Dellは好調、ソニーは苦戦――明暗分けた2013年国内PC市場:VAIOはやっぱり……
国内クライアントPC市場の2013年の年間出荷台数は、辛うじて前年比プラス成長(0.2%増)となった。しかし、国内クライアントPC市場をセグメント別で見てみると、家庭市場とビジネス市場とで明暗がはっきりと分かれていることが分かる。
IT専門調査会社のIDC Japanは2014年2月12日、日本国内におけるクライアントPC市場の2013年(1〜12月)および2013年第4四半期(10〜12月)の出荷台数の実績値を発表した。
国内クライアントPC市場の2013年の年間出荷台数は1562万台で、前年比0.2%増。2013年第4四半期だけで見てみると、出荷台数は435万台で前年同期比17.8%増となった。

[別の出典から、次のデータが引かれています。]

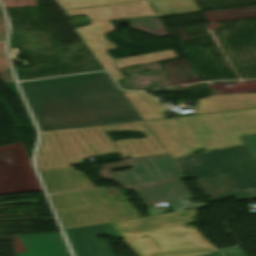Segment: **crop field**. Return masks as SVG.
I'll use <instances>...</instances> for the list:
<instances>
[{
    "label": "crop field",
    "instance_id": "1",
    "mask_svg": "<svg viewBox=\"0 0 256 256\" xmlns=\"http://www.w3.org/2000/svg\"><path fill=\"white\" fill-rule=\"evenodd\" d=\"M40 131L142 120L104 72L20 83Z\"/></svg>",
    "mask_w": 256,
    "mask_h": 256
},
{
    "label": "crop field",
    "instance_id": "2",
    "mask_svg": "<svg viewBox=\"0 0 256 256\" xmlns=\"http://www.w3.org/2000/svg\"><path fill=\"white\" fill-rule=\"evenodd\" d=\"M69 15L86 14L91 24L128 19L131 28L162 37L170 35L164 23L148 0H55ZM90 24V25H91ZM76 32L116 81L125 78L118 69L137 64L175 58L173 49L115 60L88 26L75 28Z\"/></svg>",
    "mask_w": 256,
    "mask_h": 256
},
{
    "label": "crop field",
    "instance_id": "3",
    "mask_svg": "<svg viewBox=\"0 0 256 256\" xmlns=\"http://www.w3.org/2000/svg\"><path fill=\"white\" fill-rule=\"evenodd\" d=\"M106 131H139L147 138L112 142ZM44 138L38 155L39 169L71 166L86 156L120 153L122 158L164 153L158 139L144 121L78 129L43 132ZM78 165V164H77Z\"/></svg>",
    "mask_w": 256,
    "mask_h": 256
},
{
    "label": "crop field",
    "instance_id": "4",
    "mask_svg": "<svg viewBox=\"0 0 256 256\" xmlns=\"http://www.w3.org/2000/svg\"><path fill=\"white\" fill-rule=\"evenodd\" d=\"M145 123L171 158L242 145L239 136L256 134V108L182 118L147 120Z\"/></svg>",
    "mask_w": 256,
    "mask_h": 256
},
{
    "label": "crop field",
    "instance_id": "5",
    "mask_svg": "<svg viewBox=\"0 0 256 256\" xmlns=\"http://www.w3.org/2000/svg\"><path fill=\"white\" fill-rule=\"evenodd\" d=\"M195 214L196 211L193 209L112 222L110 225L139 256H152L154 253L215 250L194 227L186 226L187 223L193 221ZM146 235H151L161 251L158 250L151 238H140Z\"/></svg>",
    "mask_w": 256,
    "mask_h": 256
},
{
    "label": "crop field",
    "instance_id": "6",
    "mask_svg": "<svg viewBox=\"0 0 256 256\" xmlns=\"http://www.w3.org/2000/svg\"><path fill=\"white\" fill-rule=\"evenodd\" d=\"M66 229L140 217L117 189H91L51 196Z\"/></svg>",
    "mask_w": 256,
    "mask_h": 256
},
{
    "label": "crop field",
    "instance_id": "7",
    "mask_svg": "<svg viewBox=\"0 0 256 256\" xmlns=\"http://www.w3.org/2000/svg\"><path fill=\"white\" fill-rule=\"evenodd\" d=\"M174 160L188 178L228 176L235 190L256 188V162L245 145Z\"/></svg>",
    "mask_w": 256,
    "mask_h": 256
},
{
    "label": "crop field",
    "instance_id": "8",
    "mask_svg": "<svg viewBox=\"0 0 256 256\" xmlns=\"http://www.w3.org/2000/svg\"><path fill=\"white\" fill-rule=\"evenodd\" d=\"M134 166L130 171L115 172L111 169ZM103 179L120 183L130 188L160 180L184 179L180 168L168 153L134 157L119 163L105 165L100 170Z\"/></svg>",
    "mask_w": 256,
    "mask_h": 256
},
{
    "label": "crop field",
    "instance_id": "9",
    "mask_svg": "<svg viewBox=\"0 0 256 256\" xmlns=\"http://www.w3.org/2000/svg\"><path fill=\"white\" fill-rule=\"evenodd\" d=\"M42 190L22 142L0 147V194Z\"/></svg>",
    "mask_w": 256,
    "mask_h": 256
},
{
    "label": "crop field",
    "instance_id": "10",
    "mask_svg": "<svg viewBox=\"0 0 256 256\" xmlns=\"http://www.w3.org/2000/svg\"><path fill=\"white\" fill-rule=\"evenodd\" d=\"M131 189L137 191L148 205L169 201L173 212L207 206L190 203V195L181 180L160 181Z\"/></svg>",
    "mask_w": 256,
    "mask_h": 256
},
{
    "label": "crop field",
    "instance_id": "11",
    "mask_svg": "<svg viewBox=\"0 0 256 256\" xmlns=\"http://www.w3.org/2000/svg\"><path fill=\"white\" fill-rule=\"evenodd\" d=\"M77 256H113L105 241L96 236L119 237L107 224L66 230Z\"/></svg>",
    "mask_w": 256,
    "mask_h": 256
},
{
    "label": "crop field",
    "instance_id": "12",
    "mask_svg": "<svg viewBox=\"0 0 256 256\" xmlns=\"http://www.w3.org/2000/svg\"><path fill=\"white\" fill-rule=\"evenodd\" d=\"M25 253L18 256H70L60 233L18 235Z\"/></svg>",
    "mask_w": 256,
    "mask_h": 256
},
{
    "label": "crop field",
    "instance_id": "13",
    "mask_svg": "<svg viewBox=\"0 0 256 256\" xmlns=\"http://www.w3.org/2000/svg\"><path fill=\"white\" fill-rule=\"evenodd\" d=\"M256 107V93L220 94L197 100V113L217 112Z\"/></svg>",
    "mask_w": 256,
    "mask_h": 256
},
{
    "label": "crop field",
    "instance_id": "14",
    "mask_svg": "<svg viewBox=\"0 0 256 256\" xmlns=\"http://www.w3.org/2000/svg\"><path fill=\"white\" fill-rule=\"evenodd\" d=\"M50 193L94 186L81 172L72 167L40 171Z\"/></svg>",
    "mask_w": 256,
    "mask_h": 256
},
{
    "label": "crop field",
    "instance_id": "15",
    "mask_svg": "<svg viewBox=\"0 0 256 256\" xmlns=\"http://www.w3.org/2000/svg\"><path fill=\"white\" fill-rule=\"evenodd\" d=\"M197 184L204 195L215 200H222L235 195L241 201L256 198V189L234 191L227 177L198 178Z\"/></svg>",
    "mask_w": 256,
    "mask_h": 256
},
{
    "label": "crop field",
    "instance_id": "16",
    "mask_svg": "<svg viewBox=\"0 0 256 256\" xmlns=\"http://www.w3.org/2000/svg\"><path fill=\"white\" fill-rule=\"evenodd\" d=\"M143 120L163 118V112L167 109L145 93L123 92Z\"/></svg>",
    "mask_w": 256,
    "mask_h": 256
},
{
    "label": "crop field",
    "instance_id": "17",
    "mask_svg": "<svg viewBox=\"0 0 256 256\" xmlns=\"http://www.w3.org/2000/svg\"><path fill=\"white\" fill-rule=\"evenodd\" d=\"M160 17L198 13L201 10L193 0H149Z\"/></svg>",
    "mask_w": 256,
    "mask_h": 256
},
{
    "label": "crop field",
    "instance_id": "18",
    "mask_svg": "<svg viewBox=\"0 0 256 256\" xmlns=\"http://www.w3.org/2000/svg\"><path fill=\"white\" fill-rule=\"evenodd\" d=\"M241 139L256 160V135L243 136Z\"/></svg>",
    "mask_w": 256,
    "mask_h": 256
},
{
    "label": "crop field",
    "instance_id": "19",
    "mask_svg": "<svg viewBox=\"0 0 256 256\" xmlns=\"http://www.w3.org/2000/svg\"><path fill=\"white\" fill-rule=\"evenodd\" d=\"M203 256H245V255L242 253L240 247H238L234 249L222 250V251L206 254Z\"/></svg>",
    "mask_w": 256,
    "mask_h": 256
},
{
    "label": "crop field",
    "instance_id": "20",
    "mask_svg": "<svg viewBox=\"0 0 256 256\" xmlns=\"http://www.w3.org/2000/svg\"><path fill=\"white\" fill-rule=\"evenodd\" d=\"M205 252H195V253H180V254H165V255H155V256H197Z\"/></svg>",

2013年、クライアントPC市場は家庭向けとビジネス向けで明暗
国内クライアントPC市場の2013年の年間出荷台数は、辛うじて前年比プラス成長(0.2%増)となった。しかし、国内クライアントPC市場をセグメント別で見てみると、家庭市場とビジネス市場とで明暗がはっきりと分かれていることが分かる。
2013年の国内クライアントPC市場の出荷台数の内訳は、家庭市場が前年比22.3%減で586万台。一方、ビジネス市場は同比21.4%増の976万台であった。家庭市場はタブレット端末の普及などが大きく影響し、マイナス成長。これに対し、ビジネス市場はアベノミクスによる景況の改善と、サポート終了期日(2014年4月)が迫る「Windows XP」からの買い替え需要が大きく後押しして2桁成長を遂げた。
この結果はベンダー別の動向からも見てとれる。2013年のベンダー別動向は、ビジネス市場に強いDellが好調。Windows XPからの買い替え需要を的確に捉え、前年比28.5%増と2桁成長を遂げた。対して、家庭市場向け出荷比率の高い、ソニー、Acer、ASUSなどは苦戦を強いられマイナス成長となった。
2013年第4四半期、Windows XPからの買い替え需要が大きく影響
Windows XPからの買い替え需要が大きく影響した2013年だが、特に顕著なのが同年第4四半期だ。ビジネス市場では前年同期比で51.1%増の277万台を記録。これは、大企業だけでなく、中小企業、公共といった全てのセグメントでWindows XPからの買い替え需要が進んだ影響によるものだと考えられる。一方、慢性的な不振で出口の見えない状態が続く家庭市場は、同比15%減の158万台。家庭市場が足を引っ張る形になったが、好調のビジネス市場がその穴を埋め、2013年第4四半期全体では前年同期比17.8%増の435万台となった。
2013年第4四半期のベンダー別シェアでは、第1位がLenovo NECグループで出荷台数114万台(前年同期比29.3%増)、第2位が富士通で出荷台数89万台(同比24.3%増)、第3位が東芝で出荷台数53万台(同比6.8%増)、第4位がDellで出荷台数48万台(同比51.9%増)、第5位がHPで出荷台数41万台(同比26.2%増)となった。
家庭市場での落ち込みを最小限に食い止め、ビジネス市場で大きく伸ばしたLenovo NECグループと富士通が高いシェアをキープ。ポータブルPCが主力製品である東芝は上位5位中で唯一、前年同期比の成長が1桁であった。これは、ビジネス市場の成長をけん引したデスクトップPCの買い替え需要の恩恵を受けられなかったためだと考えられる。Dellはビジネス市場だけでなく家庭市場でも台数を伸ばし、前四半期から順位を1つ上げ第4位。HPは家庭市場のマイナス成長が影響し、1つ順位を下げる形となった。
IDC Japanは「2006年から家庭市場向けPCの出荷台数は徐々に増え、2011年、2012年はビジネス向け出荷台数とほぼ同じ台数になった。だが、2013年はこれまでの傾向とは明らかに異なるトレンドを示している。2013年はPCの台数が減少し、ネットブックのブームが来る前の2006年、2007年の状態に戻ったとみることができる」と分析する。